Churches apply graveyard tradition to ashes

Just outside Fredericksburg (Va.) United Methodist Church, an arc-shaped wall hugs the church’s quiet meditation garden and outdoor fountain. A closer look at the wall reveals 360 niches and the names of deceased members of the congregation.

The columbarium, which holds urns containing ashes of the dead, was installed two years ago and is part of a growing trend of churches that are reverting back to the old church graveyard tradition in a modern way.

“Rather than buying plots in a cemetery in which they have no connection, to be buried at their church where they’ve worshipped and celebrated their life is meaningful to many people,” said the church’s senior pastor, Larry Lenow.

Part of the increase can be traced to the rising popularity of cremation. The use of cremation has risen to 30% from 20% since the mid-1990s, according to the Cremation Association of North America. The association projects that by 2025, the rate will be 50%.

The phenomenon of interring those ashes at churches is especially seen in mainline Protestant churches. Russell Vacanti, design director for Armento Liturgical Arts based in Buffalo, whose company completes about 11 columbarium jobs a month, said 85% of Armento’s work is with the Episcopal Church, followed by Presbyterian, Methodist and Lutheran churches.

Read it all; for some of my thoughts on cremation see here.


Posted in * Christian Life / Church Life, * Culture-Watch, Death / Burial / Funerals, Parish Ministry, Religion & Culture

2 comments on “Churches apply graveyard tradition to ashes

  1. Connecticutian says:

    This may be the forum for me to finally get advice about this…

    What happens to a churchyard when the property changes hands? (Could be a sale, could be abandonment for more Anglican pastures, you know what I’m talkin’ about…

    Some in our parish are concerned about upkeep of the churchyard, and also about their plans for resting alongside loved ones that are already there. I know hallowed ground stays hallowed ground, in principle… but who might typically be left “in charge” of upkeep and future tenants???
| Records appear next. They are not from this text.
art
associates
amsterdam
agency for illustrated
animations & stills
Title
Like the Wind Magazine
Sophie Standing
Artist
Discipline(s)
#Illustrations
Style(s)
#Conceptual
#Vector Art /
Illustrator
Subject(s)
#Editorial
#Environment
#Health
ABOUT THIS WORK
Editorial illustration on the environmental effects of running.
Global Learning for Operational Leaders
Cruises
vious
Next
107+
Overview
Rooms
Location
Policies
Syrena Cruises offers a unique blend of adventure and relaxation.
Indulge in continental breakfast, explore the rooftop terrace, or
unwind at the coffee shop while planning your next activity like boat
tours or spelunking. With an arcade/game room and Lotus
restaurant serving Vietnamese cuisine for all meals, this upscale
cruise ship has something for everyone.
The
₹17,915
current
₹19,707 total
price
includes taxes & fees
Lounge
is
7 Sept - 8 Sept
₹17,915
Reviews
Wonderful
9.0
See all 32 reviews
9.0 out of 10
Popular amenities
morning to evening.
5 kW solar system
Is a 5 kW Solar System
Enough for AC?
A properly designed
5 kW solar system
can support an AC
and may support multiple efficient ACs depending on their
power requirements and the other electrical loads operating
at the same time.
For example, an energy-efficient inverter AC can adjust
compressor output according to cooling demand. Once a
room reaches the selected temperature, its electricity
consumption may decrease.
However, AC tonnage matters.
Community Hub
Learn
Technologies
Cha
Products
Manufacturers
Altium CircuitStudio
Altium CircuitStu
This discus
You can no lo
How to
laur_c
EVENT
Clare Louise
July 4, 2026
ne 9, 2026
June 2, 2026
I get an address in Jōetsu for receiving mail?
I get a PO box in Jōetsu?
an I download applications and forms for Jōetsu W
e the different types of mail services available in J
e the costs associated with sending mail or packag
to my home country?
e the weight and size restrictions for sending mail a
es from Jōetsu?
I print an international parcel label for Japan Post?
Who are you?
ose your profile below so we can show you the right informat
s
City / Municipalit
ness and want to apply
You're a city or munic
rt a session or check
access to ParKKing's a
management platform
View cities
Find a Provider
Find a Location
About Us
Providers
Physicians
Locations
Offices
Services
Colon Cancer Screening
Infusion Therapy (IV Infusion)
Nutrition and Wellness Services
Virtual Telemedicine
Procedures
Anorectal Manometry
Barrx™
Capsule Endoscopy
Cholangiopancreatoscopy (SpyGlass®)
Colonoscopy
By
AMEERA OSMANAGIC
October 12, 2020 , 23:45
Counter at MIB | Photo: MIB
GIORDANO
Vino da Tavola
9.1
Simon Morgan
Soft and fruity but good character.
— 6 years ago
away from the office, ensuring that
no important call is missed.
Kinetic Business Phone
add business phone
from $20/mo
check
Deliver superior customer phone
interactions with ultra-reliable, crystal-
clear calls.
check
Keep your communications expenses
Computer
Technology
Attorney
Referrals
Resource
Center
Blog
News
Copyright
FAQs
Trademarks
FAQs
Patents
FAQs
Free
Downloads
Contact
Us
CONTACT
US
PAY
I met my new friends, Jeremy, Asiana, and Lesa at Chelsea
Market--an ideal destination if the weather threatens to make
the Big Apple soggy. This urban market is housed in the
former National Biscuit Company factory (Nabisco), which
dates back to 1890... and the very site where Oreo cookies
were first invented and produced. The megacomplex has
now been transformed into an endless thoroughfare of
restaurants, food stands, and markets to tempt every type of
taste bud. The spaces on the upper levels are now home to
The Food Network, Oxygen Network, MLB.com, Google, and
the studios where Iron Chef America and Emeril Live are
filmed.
    (PS – Kendall’s points deserve further consideration, but as I said, many folks have already made up their minds or taken up ‘residence’.)

  2. Summersnow says:

    I apreciate this topic and thoughts and agree that Kendall’s points on the subject need careful consideration. Everyone should take the time to think through and communicate their final wishes to family member or trusted friends. Better yet, write it down, sign it and give copies to those who you are sure will carry out your wishes.

    However, I respectfully disagree with Kendall’s last point in the original article. I do not feel it shows any less respect to consider cost as a factor when making this decision. At this time my husband and I have decided on cremation for the disposal of our remains. After careful consideration of all the other points, cost was considered as well–not as a way to put a price on one’s love and respect, but as good stewardship of our resources and the resources of our families.

    Twice, we as a family have planned pre-need funerals and burials. We thought this would take care of the stress involved at such a sad time and ease the burden for the family while honoring the wishes of the deceased. Both times additional costs were incurred as the original payments did not cover the rising costs of certain items. Both times this ended up distressing the families at a time when emotions were running deep and reasoned thought was difficult. Having had this experience not once, but twice, it is not something we wish to put our dear families through.

    As for our final resting place, our remains will be interred in a single burial plot, near our dear families in our local cemetery. There is too much risk involved to do otherwise.